As promised, there would be nothing much in this year’s budget for fear of stimulating inflation. The federal government faces a challenging fiscal environment and a weakening economy. Ottawa promised it would err on the side of restraint. Instead, Finance Minister Chrystia Freeland announced a $43 billion increase in net new government spending over six years. The new expenditures focus on bolstering the rickety healthcare system, keeping up with the US on new clean-technology incentives, and helping low-income Canadians to deal with rising prices and a slower economy.
Tax revenues are expected to slow with the weaker economy. The result is a much higher deficit each year through 2028 and no prospect of a balanced budget over the five-year horizon.
The budget outlines significant increases to healthcare spending, including more cash for provincial governments announced earlier this year and a $13-billion dental-care plan that Trudeau’s Liberals promised in exchange for support in parliament from the New Democratic Party.
Freeland is also announcing substantial new green incentive programs to compete with the Inflation Reduction Act signed into US law last year by President Joe Biden. The most significant new subsidy in the budget is an investment tax credit for clean electricity producers. Still, it also includes credits for carbon capture systems, hydrogen production, and clean-energy manufacturing.
The budget promises $31.3 billion in new healthcare spending and $20.9 billion in new green incentive spending by 2028. On top of that is $4.5 billion in affordability measures, half of which is for an extension of a sales tax credit for low-income Canadians.
The spending is partially offset by tax increases on financial institutions and wealthy Canadians and a pledge to reduce government spending on travel and outside consultants. Freeland is planning to raise billions of dollars from banks and insurance companies by changing the tax rules for dividends they get from Canadian firms.

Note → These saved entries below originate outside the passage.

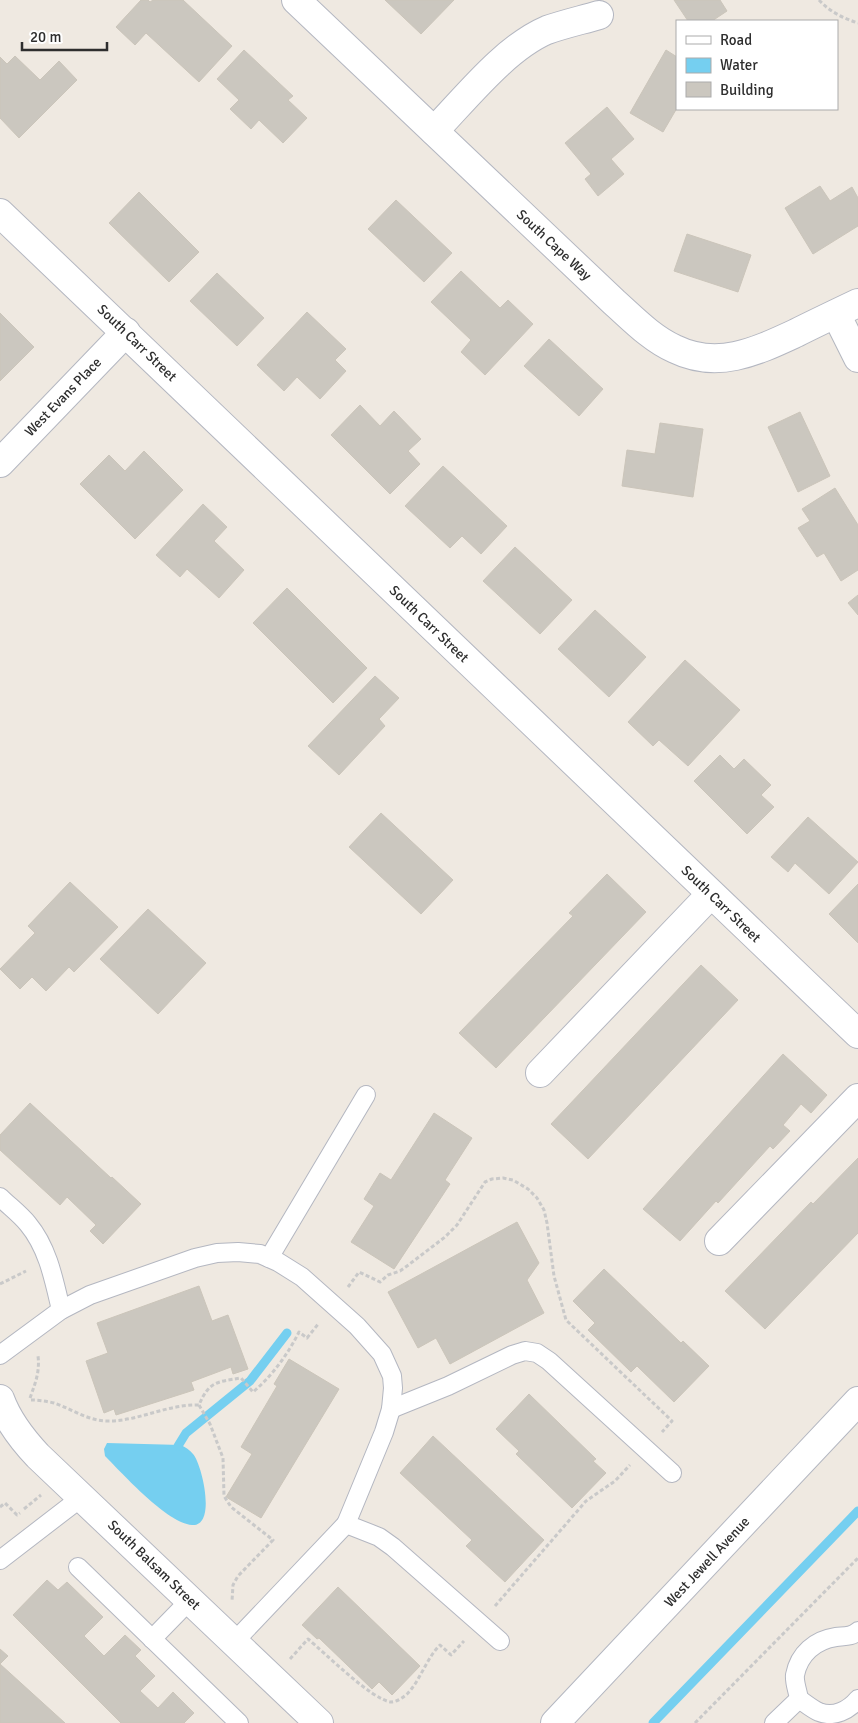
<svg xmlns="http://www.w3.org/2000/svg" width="858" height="1723" font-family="Signika,sans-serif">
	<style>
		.water { fill: #75cff0 }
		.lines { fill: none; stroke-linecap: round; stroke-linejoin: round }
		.stream { stroke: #75cff0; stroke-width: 9 }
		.building { fill: #cbc7bf; stroke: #cbc5ba }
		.lane-casing { stroke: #b4b7c1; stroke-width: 20 }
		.street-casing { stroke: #b4b7c1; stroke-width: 30 }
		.secondary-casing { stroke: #b4b7c1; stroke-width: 30 }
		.path { stroke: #c9c9c9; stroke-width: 3; stroke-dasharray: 4 2.5; stroke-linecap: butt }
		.lane { stroke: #fff; stroke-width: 18 }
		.street { stroke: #fff; stroke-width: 28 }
		.secondary { stroke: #fff; stroke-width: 28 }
		.labels { text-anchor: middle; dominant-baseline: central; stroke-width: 5; stroke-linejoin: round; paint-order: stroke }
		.street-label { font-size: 14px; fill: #2e2e2e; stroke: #fff }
	</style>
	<rect width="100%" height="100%" fill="#efe9e1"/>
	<!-- water -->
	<path class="water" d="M107 1443 181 1445C185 1447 190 1450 193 1454 202 1464 217 1527 192 1525 167 1523 123 1474 105 1456L104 1449Z"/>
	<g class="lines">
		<!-- stream -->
		<g class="stream">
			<polyline points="178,1446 186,1433 250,1381 287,1333"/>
			<polyline points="653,1723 858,1511"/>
		</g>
	</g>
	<!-- building -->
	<g class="building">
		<polygon points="141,0 148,0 150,2 153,0 183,0 232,46 199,82 146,33 135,45 116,27"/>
		<polygon points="385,0 454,0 421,34"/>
		<polygon points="674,0 720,0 727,11 712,21 688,21"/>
		<polygon points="244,50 293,96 288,100 307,118 283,143 259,120 251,129 230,109 239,100 217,79"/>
		<polygon points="666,50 677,57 677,108 663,132 630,113"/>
		<polygon points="15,56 40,80 59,61 77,80 19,138 0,118 0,57 7,64"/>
		<polygon points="607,107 634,139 611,159 624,174 598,196 585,179 591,174 565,143"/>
		<polygon points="820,186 830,201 852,187 858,198 858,226 813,254 785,208"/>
		<polygon points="139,192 199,252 169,282 109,223"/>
		<polygon points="396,200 452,253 424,282 368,229"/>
		<polygon points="687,234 751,255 738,292 674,271"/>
		<polygon points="461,271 500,308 508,300 533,324 485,375 461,352 471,340 431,302"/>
		<polygon points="217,273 264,318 237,346 190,301"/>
		<polygon points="307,312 346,349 335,360 346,371 320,399 297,377 284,391 257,365"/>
		<polygon points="0,313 34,347 0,381"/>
		<polygon points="549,339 603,389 579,416 524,366"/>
		<polygon points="360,405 380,426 394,411 421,439 408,451 420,464 390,494 331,435"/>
		<polygon points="800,412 830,476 798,492 768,427"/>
		<polygon points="660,423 703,429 693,497 622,486 627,450 655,454"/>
		<polygon points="144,451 183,490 135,539 80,484 109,455 125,471"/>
		<polygon points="443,466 507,526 481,554 462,536 450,548 405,506"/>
		<polygon points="835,488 858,525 858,570 841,581 824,553 817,557 798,528 810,521 802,509"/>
		<polygon points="203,504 227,527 214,541 244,570 219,598 187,569 180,577 156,555"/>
		<polygon points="515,547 572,600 540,634 483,581"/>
		<polygon points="287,588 367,668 333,703 253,623"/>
		<polygon points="858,595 858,615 848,603"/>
		<polygon points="595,610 646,657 609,697 558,649"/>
		<polygon points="685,660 740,710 688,766 659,740 653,746 628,722"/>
		<polygon points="375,676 399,698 379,719 385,726 339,775 308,746"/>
		<polygon points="720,755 734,769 744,759 771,785 761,795 774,807 747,834 694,781"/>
		<polygon points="381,813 453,880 421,914 349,847"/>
		<polygon points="808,817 858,862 829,894 795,863 788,872 771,857"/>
		<polygon points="607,874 646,912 496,1068 459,1033 573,916 569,913"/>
		<polygon points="70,882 118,927 74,972 69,967 46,991 32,977 20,989 0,969 35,933 28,926"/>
		<polygon points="858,884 858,943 829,914"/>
		<polygon points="148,909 206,963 158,1014 100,959"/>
		<polygon points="701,965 738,1000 588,1159 551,1124"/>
		<polygon points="783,1054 827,1095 811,1113 801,1104 783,1125 790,1131 773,1149 770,1146 718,1203 716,1201 680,1241 643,1209"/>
		<polygon points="30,1103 111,1178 112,1177 141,1204 103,1244 90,1231 96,1225 67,1197 60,1205 0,1150 0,1135"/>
		<polygon points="434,1113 472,1138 445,1180 450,1184 394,1269 351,1242 374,1206 364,1199 380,1173 391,1180"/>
		<polygon points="858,1158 858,1233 765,1329 725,1291 811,1202 813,1204"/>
		<polygon points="517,1222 539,1263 527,1280 544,1313 450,1364 436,1338 418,1348 388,1292"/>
		<polygon points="604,1269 681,1343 683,1341 709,1366 674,1402 637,1366 631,1372 588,1330 595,1323 573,1301"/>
		<polygon points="199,1286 212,1321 228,1315 248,1369 233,1374 231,1367 191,1382 194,1390 116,1415 114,1409 104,1413 86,1361 108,1353 97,1323"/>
		<polygon points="289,1359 339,1389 261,1518 226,1497 252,1454 241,1447 277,1386 274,1384"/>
		<polygon points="529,1394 596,1459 593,1461 606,1473 572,1508 516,1454 519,1451 496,1429"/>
		<polygon points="433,1436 544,1540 505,1582 466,1546 472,1540 400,1473"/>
		<polygon points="47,1580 58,1590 67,1582 103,1617 84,1636 104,1656 125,1635 141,1650 135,1656 155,1676 140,1691 158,1708 173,1692 194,1713 184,1723 121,1723 13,1615"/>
		<polygon points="338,1587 420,1666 392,1695 379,1682 372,1689 319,1638 317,1639 302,1625"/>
		<polygon points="0,1649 8,1656 0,1664 65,1723 0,1723"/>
	</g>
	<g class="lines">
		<!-- lane casing -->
		<g class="lane-casing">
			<g id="lane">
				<path d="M0 1197C9 1206 20 1214 28 1224 48 1248 54 1280 61 1310"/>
				<polyline points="269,1258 366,1095"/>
				<polyline points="0,1355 61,1310 90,1295 195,1258 217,1253 238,1252 260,1254 278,1262 302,1277 357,1326 382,1354 392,1376 393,1388 391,1409 384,1432 346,1524 379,1537 393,1547 500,1641"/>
				<polyline points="391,1409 448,1386 512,1355 525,1351 537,1353 549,1361 672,1473"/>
				<polyline points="0,1560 82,1497"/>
				<polyline points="78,1567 239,1723"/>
				<polyline points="152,1639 190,1600"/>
				<polyline points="234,1642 346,1524"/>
				<path d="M799 1699C805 1703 812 1709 819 1712 834 1718 849 1710 858 1699"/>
				<path d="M774 1723 799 1699C798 1692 794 1682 795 1675 799 1654 815 1640 836 1637 844 1636 852 1637 858 1631"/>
			</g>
		</g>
		<!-- street casing -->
		<g class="street-casing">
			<g id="street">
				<path d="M296 0 614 302C633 319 652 339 675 349 718 370 757 351 796 333 816 323 837 313 858 303"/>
				<path d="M434 131C466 98 505 48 547 30 564 24 582 20 599 15"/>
				<polyline points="0,213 858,1034"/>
				<polyline points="836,314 858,358"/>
				<polyline points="0,463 126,332"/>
				<polyline points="540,1073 711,894"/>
				<polyline points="719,1241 858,1098"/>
				<path d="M0 1399C8 1421 22 1439 38 1456L319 1723"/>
			</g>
		</g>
		<!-- secondary casing -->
		<g class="secondary-casing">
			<polyline id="secondary" points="555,1723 858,1401"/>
		</g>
		<!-- path -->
		<g class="path">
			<path d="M819 0C830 12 843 18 858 23"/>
			<polyline points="0,1284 26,1271"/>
			<polyline points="348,1287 359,1272 380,1282 388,1275 400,1271 407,1266 445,1237 457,1225 485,1182 492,1179 503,1178 513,1180 528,1189 537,1198 544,1210 547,1223 554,1276 566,1320 672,1421 662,1432"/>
			<path d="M30 1398C35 1384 40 1372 38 1356"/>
			<path d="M31 1400C38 1400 46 1401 54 1403 72 1409 88 1421 108 1421 140 1421 167 1404 199 1405 209 1381 217 1382 241 1378L253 1392C272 1376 288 1354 299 1332L307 1338 319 1323"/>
			<polyline points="199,1405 210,1424 223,1458 224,1496 231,1507 273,1540 238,1576 233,1585 232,1601"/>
			<polyline points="0,1507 5,1503 17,1515 20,1513"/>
			<polyline points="24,1509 41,1495"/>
			<polyline points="495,1606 586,1501 615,1481 630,1465"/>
			<path d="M290 1659 308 1639C325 1653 372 1700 391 1702 397 1702 404 1697 408 1693 421 1679 426 1659 440 1645L451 1655 464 1641"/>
			<polyline points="695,1723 858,1558"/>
		</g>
		<!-- lane -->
		<use href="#lane" class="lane"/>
		<!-- street -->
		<use href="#street" class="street"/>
		<!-- secondary -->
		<use href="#secondary" class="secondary"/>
	</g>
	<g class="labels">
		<!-- street labels -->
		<g class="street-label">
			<text transform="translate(554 245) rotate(43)">South Cape Way</text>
			<text transform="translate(137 343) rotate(44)">South Carr Street</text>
			<text transform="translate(63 397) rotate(-46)">West Evans Place</text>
			<text transform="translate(429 624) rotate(44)">South Carr Street</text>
			<text transform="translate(721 904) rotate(44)">South Carr Street</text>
			<text transform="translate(707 1562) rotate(-47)">West Jewell Avenue</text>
			<text transform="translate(154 1565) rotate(44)">South Balsam Street</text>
		</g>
	</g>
	<!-- legend -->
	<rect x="676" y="20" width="162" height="90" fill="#ffffff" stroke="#ababab"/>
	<rect x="686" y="36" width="25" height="8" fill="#ffffff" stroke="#ababab"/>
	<text x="720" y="45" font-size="15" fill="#2e2e2e">Road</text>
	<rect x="686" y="58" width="25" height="15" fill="#75cff0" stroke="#ababab"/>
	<text x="720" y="70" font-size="15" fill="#2e2e2e">Water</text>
	<rect x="686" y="82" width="25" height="15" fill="#cbc7bf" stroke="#ababab"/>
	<text x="720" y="95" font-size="15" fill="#2e2e2e">Building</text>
	<!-- scale -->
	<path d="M22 42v8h85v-8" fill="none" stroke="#2e2e2e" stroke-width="2.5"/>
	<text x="30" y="42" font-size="15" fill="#2e2e2e" stroke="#ffffff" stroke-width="4" paint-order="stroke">20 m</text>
</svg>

The new tax will apply to shares held as mark-to-market assets, not dividends paid from one subsidiary to another.
Wealthy Canadians pay the alternative minimum or regular tax, whichever is higher. The government announced in the budget that it is increasing the alternative minimum rate to 20.5 percent from 15 percent starting in 2024. Ottawa is also imposing new limits on many exemptions, deductions and credits that apply under the system beginning in 2024.
“We’re making sure the very wealthy and our biggest corporations pay their fair share of taxes, so we can afford to keep taxes low for middle-class families,” Finance Minister Chrystia Freeland said in the prepared text of her remarks.
Canada’s debt-to-GDP ratio will worsen next year, despite the government’s reliance on this measure as a fiscal anchor. Debt-to-GDP will rise from 42.4% to 43.5% next year and is projected to decline very slowly over the next five years.
Not Much for Affordable Housing
The budget included a laundry list of measures the federal government has taken to make housing more affordable for Canadians.
Budget 2023 announces the government’s intention to support the reallocation of funding from the National Housing Co-Investment Fund’s repair stream to its new construction stream, as needed, to boost the construction of new affordable homes for the Canadians who need them most.
But there was one initiative tucked away in a Backgrounder entitled “An Affordable Place to Call Home.” I am quoting this directly from the budget:
A code of conduct to protect Canadians with existing mortgages
“Elevated interest rates have made it harder for some Canadians to make their mortgage payments, particularly for those with variable rate mortgages.
That is why the federal government, through the Financial Consumer Agency of Canada, is publishing a guideline to protect Canadians with mortgages who are facing exceptional circumstances. Specifically, the government is taking steps to ensure that federally regulated financial institutions provide Canadians with fair and equitable access to relief measures that are appropriate for the circumstances they are facing, including by extending amortizations, adjusting payment schedules, or authorizing lump-sum payments. Existing mortgage regulations may also allow lenders to provide a temporary mortgage amortization extension—even past 25 years.
This guideline will ensure that Canadians are treated fairly and have equitable access to relief, without facing unnecessary penalties, internal bank fees, or interest charges, which will help more Canadians afford the impact of elevated interest rates.”
We will see what OSFI has to say about this, as the details are always of paramount importance. OSFI is scheduled to announce potential changes to banking regulation to reduce bank risk. We’ve heard a lot about banking risks in recent weeks.
The budget also reduced the legal limit on interest rates. The government intends to lower the criminal rate of interest from 47% (annual percentage rate) to 35%. According to the law firm Cassels, “’Interest’ is defined broadly under the Code and includes all charges and expenses in any form, including fees, fines, penalties, and commissions.”
While this was not one of the more exciting budgets, it is important that our debt-to-GDP ratio is low in comparison to other G-7 countries. It is good news that Ottawa recognizes the financial burdens facing homeowners with VRMs. If the banks can extend remaining amortizations when borrowers renew, the pressure on their pocketbooks will be markedly lower.